Após sentença de improcedência do pedido, o TJRJ deu provimento à apelação para garantir ao artista apenas o acesso aos fonogramas originais, mas sem a sua devolução definitiva. Para a corte estadual, permaneceriam válidos os contratos celebrados entre as partes na década de 1960, de modo que a EMI poderia continuar reproduzindo e comercializando a obra do artista em vinil – estando vedada, exclusivamente, a remasterizarão das canções e a comercialização em formatos não previstos nos contratos.

Em recurso especial, o compositor (e, posteriormente, o espólio) alegou que, nos termos da Lei 9.610/1998, o direito do artista não alcançaria apenas a dimensão imaterial de sua obra, mas, igualmente, o suporte físico em que ela foi gravada. Também foi apontada suposta ofensa à coisa julgada formada no STJ.

Mozart, Bach, Villa-Lobos e João Gilberto

O ministro Moura Ribeiro, relator do recurso, reforçou que, nas decisões anteriores, o STJ apenas proibiu a confecção de novos CDs contendo a obra remasterizada sem autorização. Em consequência, explicou, não foi estabelecido obstáculo à fabricação e comercialização de LPs com as canções originais do artista.

Ainda segundo o magistrado, a obra de João Gilberto, por estar vinculada à identidade e à memória dos diferentes grupos formadores da sociedade brasileira – nos moldes previstos pelo artigo 216 da Constituição –, constitui um verdadeiro patrimônio cultural do país, enquadrando-se no conceito de direito coletivo.

“O direito moral do autor, intangível e imprescritível, não pode suplantar o direito da sociedade de usufruir das manifestações das culturas populares tão caras a qualquer nação.
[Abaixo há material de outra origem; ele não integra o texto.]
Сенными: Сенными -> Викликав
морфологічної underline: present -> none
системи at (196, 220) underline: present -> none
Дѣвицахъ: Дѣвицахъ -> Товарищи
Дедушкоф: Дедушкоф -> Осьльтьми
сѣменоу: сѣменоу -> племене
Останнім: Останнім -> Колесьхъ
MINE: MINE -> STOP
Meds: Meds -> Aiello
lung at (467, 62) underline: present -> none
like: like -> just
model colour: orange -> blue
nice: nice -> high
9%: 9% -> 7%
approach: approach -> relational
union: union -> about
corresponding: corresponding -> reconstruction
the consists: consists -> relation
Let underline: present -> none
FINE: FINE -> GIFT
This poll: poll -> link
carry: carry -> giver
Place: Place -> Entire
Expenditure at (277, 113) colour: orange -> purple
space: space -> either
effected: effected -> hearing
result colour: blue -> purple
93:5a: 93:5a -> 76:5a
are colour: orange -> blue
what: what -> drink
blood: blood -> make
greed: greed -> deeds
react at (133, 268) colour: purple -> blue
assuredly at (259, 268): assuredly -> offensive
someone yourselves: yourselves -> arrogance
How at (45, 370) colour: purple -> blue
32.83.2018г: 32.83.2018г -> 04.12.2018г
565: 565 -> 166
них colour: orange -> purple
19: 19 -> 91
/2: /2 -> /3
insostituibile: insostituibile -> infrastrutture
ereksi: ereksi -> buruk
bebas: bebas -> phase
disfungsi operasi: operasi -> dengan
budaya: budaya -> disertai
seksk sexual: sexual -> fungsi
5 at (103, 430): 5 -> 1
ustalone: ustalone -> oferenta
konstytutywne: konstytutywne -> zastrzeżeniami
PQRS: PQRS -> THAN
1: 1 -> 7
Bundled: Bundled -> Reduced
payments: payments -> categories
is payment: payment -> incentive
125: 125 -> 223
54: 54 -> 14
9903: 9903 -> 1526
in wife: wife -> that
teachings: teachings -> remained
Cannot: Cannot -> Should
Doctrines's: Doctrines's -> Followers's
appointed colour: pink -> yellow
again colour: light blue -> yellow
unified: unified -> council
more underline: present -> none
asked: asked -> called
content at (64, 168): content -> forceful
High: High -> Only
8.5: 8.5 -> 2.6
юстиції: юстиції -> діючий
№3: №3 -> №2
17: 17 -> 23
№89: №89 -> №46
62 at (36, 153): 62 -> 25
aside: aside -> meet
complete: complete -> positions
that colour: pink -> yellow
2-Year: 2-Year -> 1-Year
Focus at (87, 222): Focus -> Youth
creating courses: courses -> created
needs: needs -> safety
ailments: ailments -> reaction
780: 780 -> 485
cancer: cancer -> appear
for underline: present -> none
Triste a cultura mundial se não pudesse desfrutar das obras de Mozart, Bach ou Villa-Lobos, gênios, qualificação em que também se insere o nome de João Gilberto”, acrescentou.  

Masters não pertencem, necessariamente, ao autor das obras musicais

Em seu voto, Moura Ribeiro apresentou uma evolução histórica dos dispositivos físicos de gravação, chegando à conclusão de que os masters, ao concretizarem um registro sonoro em meio físico, se constituem como um fonograma, como definido pelo artigo 5º, inciso IX, da Lei 6.910/1998.

Entretanto, o ministro apontou que, considerando as caraterísticas de produção e extração de cópias a partir da matriz física – ou seja, uma forma de apresentação do fonograma –, não seria razoável afirmar que ele pertence, necessariamente, ao autor da obra musical.

Nesse sentido, o magistrado entendeu que não há fundamento jurídico para afirmar que os direitos morais do autor teriam a capacidade de garantir a posse e a propriedade do meio físico no qual foi gravada a criação imaterial.

“Se o compositor/intérprete de uma canção não pode reivindicar a posse/propriedade de um vinil já comercializado com fundamento em uma suposta transmutação operada pelo direito moral de autor, tampouco pode fazê-lo em relação aos masters, uma vez que estes são apenas uma forma diferenciada de apresentação do mesmo fonograma”, concluiu o relator.